Il y a toujours la même chose. Il y a ce que les médias veulent bien dire, ce que tout en haut on veut bien faire croire, et puis il y a ce qu’il se passe au sein même du mouvement. Personnellement, je sens une énergie qui est incroyable. Je crois en ces synergies-là. Si on fait un aparté sur le passé, en 2001 quand on est champions, on n’avait pas les meilleurs joueurs, mais on avait la meilleure équipe. Donc là oui, on ne sera pas ceux qui auront le plus d’argent, mais il y a des choses que l’on peut créer collectivement. On aura tous conscience que l’on n’aura pas les moyens les plus élevés du championnat. Mais ce n’est pas grave. Le plus important c’est que les uns et les autres donnent le maximum. Et ça a toujours été ça. On prend dans chaque club où l’on a été, j’ai eu la chance d’en faire quelques-uns, et à chaque fois l’entraîneur des gardiens me disait que je n’étais pas en train de regarder les faiblesses de mon partenaire, au contraire je compensais là où il était moins bon, et je me servais de ses forces. J’ai toujours aimé ça, ça m’anime.
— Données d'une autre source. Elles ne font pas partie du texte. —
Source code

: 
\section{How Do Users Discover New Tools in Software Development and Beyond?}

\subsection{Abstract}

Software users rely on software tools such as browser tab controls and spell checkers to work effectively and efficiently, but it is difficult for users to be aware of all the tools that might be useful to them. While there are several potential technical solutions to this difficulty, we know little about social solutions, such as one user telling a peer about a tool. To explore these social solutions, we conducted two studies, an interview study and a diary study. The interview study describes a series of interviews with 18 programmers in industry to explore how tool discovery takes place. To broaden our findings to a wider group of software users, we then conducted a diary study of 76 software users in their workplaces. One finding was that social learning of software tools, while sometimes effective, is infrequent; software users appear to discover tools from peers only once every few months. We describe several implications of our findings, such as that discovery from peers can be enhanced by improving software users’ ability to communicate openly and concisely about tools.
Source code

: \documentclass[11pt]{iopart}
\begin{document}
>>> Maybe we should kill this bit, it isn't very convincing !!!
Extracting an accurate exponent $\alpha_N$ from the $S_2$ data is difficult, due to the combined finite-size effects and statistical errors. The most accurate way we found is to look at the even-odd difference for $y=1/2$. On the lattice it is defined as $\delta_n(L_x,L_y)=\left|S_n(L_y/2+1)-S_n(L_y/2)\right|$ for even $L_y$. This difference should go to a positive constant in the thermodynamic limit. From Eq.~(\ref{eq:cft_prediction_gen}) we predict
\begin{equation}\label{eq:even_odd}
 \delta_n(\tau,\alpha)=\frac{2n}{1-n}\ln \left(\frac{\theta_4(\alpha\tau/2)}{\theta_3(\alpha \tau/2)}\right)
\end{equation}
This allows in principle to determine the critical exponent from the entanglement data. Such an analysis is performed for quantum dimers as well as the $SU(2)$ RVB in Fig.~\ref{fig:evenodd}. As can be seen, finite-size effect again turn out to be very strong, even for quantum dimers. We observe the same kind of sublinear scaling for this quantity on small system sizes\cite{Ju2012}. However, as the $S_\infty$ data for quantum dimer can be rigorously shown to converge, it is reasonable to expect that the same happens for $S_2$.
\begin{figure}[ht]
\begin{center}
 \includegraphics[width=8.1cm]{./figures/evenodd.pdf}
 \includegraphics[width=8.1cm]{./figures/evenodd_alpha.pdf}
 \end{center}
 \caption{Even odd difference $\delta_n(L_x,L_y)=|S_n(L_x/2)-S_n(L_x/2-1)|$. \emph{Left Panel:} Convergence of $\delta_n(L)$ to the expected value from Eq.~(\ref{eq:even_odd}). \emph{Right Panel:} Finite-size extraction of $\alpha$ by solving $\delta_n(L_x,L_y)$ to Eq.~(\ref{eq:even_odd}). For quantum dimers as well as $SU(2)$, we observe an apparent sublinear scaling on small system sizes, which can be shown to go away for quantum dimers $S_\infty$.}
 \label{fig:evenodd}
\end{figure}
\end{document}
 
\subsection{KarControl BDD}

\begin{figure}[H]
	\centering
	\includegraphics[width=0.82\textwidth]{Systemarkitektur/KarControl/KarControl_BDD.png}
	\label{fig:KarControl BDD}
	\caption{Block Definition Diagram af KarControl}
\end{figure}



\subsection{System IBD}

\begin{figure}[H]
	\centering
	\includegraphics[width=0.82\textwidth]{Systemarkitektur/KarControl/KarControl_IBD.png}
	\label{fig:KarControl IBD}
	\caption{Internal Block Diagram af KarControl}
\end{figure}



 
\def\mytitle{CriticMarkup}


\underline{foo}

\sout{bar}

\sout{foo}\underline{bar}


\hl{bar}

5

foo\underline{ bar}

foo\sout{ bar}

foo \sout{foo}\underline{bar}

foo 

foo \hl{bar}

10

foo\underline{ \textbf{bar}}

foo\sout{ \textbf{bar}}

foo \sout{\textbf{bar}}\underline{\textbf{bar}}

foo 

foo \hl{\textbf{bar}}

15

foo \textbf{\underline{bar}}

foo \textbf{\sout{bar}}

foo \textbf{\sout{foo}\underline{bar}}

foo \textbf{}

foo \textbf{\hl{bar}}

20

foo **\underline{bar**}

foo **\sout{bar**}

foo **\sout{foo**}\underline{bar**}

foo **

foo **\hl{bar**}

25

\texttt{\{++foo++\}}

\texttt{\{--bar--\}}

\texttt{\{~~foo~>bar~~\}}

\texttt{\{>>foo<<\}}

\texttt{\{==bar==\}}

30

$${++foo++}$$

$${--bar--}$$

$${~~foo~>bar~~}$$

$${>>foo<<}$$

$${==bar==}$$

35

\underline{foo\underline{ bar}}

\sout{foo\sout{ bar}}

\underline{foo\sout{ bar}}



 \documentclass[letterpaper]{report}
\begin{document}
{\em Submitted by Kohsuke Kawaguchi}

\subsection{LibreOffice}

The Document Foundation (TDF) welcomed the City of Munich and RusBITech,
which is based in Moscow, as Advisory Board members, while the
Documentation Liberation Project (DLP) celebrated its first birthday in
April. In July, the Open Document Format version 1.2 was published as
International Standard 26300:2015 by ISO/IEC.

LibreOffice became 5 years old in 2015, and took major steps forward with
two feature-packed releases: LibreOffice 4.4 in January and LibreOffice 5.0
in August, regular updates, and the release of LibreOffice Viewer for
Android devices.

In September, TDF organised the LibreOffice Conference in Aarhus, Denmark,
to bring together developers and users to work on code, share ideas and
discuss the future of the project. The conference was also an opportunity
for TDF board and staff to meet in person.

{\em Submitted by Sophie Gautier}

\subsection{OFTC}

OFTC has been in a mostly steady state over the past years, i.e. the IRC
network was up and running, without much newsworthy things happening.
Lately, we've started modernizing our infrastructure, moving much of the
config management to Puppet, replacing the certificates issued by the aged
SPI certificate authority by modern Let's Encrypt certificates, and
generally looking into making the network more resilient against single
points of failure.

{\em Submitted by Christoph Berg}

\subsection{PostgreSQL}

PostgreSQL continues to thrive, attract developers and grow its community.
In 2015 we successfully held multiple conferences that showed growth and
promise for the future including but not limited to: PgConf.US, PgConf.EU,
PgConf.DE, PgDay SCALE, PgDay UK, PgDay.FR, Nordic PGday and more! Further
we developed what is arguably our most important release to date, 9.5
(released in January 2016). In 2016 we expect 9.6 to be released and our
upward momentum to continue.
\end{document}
Ensemble, comment on s’organise pour que l’on ait le meilleur résultat, avec les caractéristiques de chacun.

À titre d’exemple, La Maison Jaune vous avez des caractéristiques que la Brigade Loire n’a pas. Et à l’inverse, elle a une force que vous n’aurez jamais, l’objectif ce n’est pas que vous vous ressembliez mais que cette variété soit une force. La complémentarité des groupes de supporters est une richesse.  Je pense sincèrement que l’on peut travailler tous ensemble.